Он нащупал тумблер звукового канала — не видео, нет, глаза его на это не глядели. Не приказал — попросил:

— Шерелис, замените меня.

Но по тому, как сразу же стих тревожный, шелестящий шепоток, — в операционную набилось как-никак человек двадцать, — он понял: у стола Шерелис его заменит. Но решать должен он сам.

Почему, черт побери, почему решать ему, если он во всем этом абсолютно не виноват? За что ему эта кара?..

— Подождите, Шерелис, подождите минутку…

Он попытался взять себя в руки. Как будто это возможно, когда случается то, чего ты и в мыслях-то не допускал! Не допускал и тогда, когда одновременно пришли сразу две фонограммы. Они до сих пор лежат на письменном столе, первая — поразившая его своей неуместной придурковатостью: «Вылетаем вместе. Готовься к феерической встрече. Дан Арсиньегас. Дан Арсиньегас».

Он припомнил, что тогда, шесть лет назад, Дан улетел с Мерилайнда, не дождавшись его возвращения. Просмотрев историю болезни, Сидней почувствовал профессиональные угрызения совести. После катастрофы с сотрясением мозга не следовало разрешать Дану впечатывать какие-то там инструкции по Марсу. Тут они оба поторопились.

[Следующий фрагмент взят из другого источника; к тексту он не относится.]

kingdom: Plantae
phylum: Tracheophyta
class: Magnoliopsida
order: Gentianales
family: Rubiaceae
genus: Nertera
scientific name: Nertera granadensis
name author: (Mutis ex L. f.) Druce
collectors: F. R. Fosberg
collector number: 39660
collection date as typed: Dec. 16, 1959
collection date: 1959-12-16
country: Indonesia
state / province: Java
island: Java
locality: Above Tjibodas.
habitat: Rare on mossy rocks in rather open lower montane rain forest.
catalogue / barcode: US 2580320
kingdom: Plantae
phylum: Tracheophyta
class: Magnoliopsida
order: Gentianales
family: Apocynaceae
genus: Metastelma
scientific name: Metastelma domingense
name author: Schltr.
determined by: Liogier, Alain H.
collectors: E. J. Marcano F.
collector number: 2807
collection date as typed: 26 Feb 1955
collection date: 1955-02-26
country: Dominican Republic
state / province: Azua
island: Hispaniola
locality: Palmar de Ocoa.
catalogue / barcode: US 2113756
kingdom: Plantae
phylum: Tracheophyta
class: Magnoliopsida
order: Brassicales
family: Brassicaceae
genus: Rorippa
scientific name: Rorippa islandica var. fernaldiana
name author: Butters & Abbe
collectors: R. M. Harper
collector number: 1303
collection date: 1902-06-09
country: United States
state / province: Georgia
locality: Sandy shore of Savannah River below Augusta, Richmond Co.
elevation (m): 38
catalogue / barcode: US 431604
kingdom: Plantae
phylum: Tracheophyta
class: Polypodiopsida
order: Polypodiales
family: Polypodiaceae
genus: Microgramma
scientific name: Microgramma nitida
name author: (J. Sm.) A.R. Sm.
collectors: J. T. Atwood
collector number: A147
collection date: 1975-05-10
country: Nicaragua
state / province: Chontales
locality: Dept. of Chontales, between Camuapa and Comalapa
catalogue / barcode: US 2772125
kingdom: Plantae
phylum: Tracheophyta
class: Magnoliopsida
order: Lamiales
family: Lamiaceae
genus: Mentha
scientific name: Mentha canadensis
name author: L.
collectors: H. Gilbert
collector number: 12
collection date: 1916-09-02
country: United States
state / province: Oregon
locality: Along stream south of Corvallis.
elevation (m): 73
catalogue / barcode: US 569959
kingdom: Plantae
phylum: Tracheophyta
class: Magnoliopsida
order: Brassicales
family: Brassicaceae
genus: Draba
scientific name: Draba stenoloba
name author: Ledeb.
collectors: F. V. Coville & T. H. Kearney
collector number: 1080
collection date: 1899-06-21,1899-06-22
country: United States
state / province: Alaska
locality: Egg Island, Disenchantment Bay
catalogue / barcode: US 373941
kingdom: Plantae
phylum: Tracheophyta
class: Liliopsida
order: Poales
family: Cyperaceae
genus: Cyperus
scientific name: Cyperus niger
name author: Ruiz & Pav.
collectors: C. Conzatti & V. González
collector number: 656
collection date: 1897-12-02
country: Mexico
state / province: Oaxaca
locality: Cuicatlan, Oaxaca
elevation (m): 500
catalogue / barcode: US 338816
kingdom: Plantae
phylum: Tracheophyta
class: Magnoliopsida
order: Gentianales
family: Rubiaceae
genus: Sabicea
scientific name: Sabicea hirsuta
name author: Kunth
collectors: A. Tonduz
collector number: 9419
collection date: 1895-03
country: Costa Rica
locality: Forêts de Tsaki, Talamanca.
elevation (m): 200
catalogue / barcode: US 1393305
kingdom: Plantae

Правда, до сих пор ни у кого в подобной ситуации не возникало осложнений, но вот Дан, судя по записям, провалялся в санаторном отделении еще полтора месяца. И улетел вместе с этой рыбоподобной Сааринен почему-то как раз накануне того дня, когда доктор Уэда должен был вернуться с материка…

Вторая фонограмма была более определенного содержания. Дежурный врач Новозеландского космопорта с предельной точностью, но и с явно проступающей растерянностью сообщал, что сегодня в одиннадцать ноль три старший механик парка вспомогательного наземного транспорта космопорта Дан Арсиньегас запросил разрешения на вылет в сторону Мерилайнда на машине собственной конструкции с биоуправлением. На борту имелся пассажир. На взлете гидромобиль потерял управление. Машина разбилась, пилот и пассажир погибли.

Если бы на этом была поставлена точка!